Your task is to retype all of the records below with complete accuracy.

::: DATA SHOWN :::

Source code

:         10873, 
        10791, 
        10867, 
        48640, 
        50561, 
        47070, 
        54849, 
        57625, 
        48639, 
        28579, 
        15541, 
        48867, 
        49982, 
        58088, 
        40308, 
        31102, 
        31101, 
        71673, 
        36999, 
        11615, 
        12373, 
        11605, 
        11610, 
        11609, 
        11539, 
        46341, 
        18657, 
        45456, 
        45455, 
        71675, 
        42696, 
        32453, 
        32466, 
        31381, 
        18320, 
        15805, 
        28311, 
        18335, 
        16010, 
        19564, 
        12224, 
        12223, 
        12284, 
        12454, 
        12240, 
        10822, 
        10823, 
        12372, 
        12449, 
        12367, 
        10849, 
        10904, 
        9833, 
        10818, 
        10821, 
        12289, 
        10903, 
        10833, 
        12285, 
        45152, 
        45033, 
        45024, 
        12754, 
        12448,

:::

WRITTEN REPLY:
Source code

:         10873, 
        10791, 
        10867, 
        48640, 
        50561, 
        47070, 
        54849, 
        57625, 
        48639, 
        28579, 
        15541, 
        48867, 
        49982, 
        58088, 
        40308, 
        31102, 
        31101, 
        71673, 
        36999, 
        11615, 
        12373, 
        11605, 
        11610, 
        11609, 
        11539, 
        46341, 
        18657, 
        45456, 
        45455, 
        71675, 
        42696, 
        32453, 
        32466, 
        31381, 
        18320, 
        15805, 
        28311, 
        18335, 
        16010, 
        19564, 
        12224, 
        12223, 
        12284, 
        12454, 
        12240, 
        10822, 
        10823, 
        12372, 
        12449, 
        12367, 
        10849, 
        10904, 
        9833, 
        10818, 
        10821, 
        12289, 
        10903, 
        10833, 
        12285, 
        45152, 
        45033, 
        45024, 
        12754, 
        12448,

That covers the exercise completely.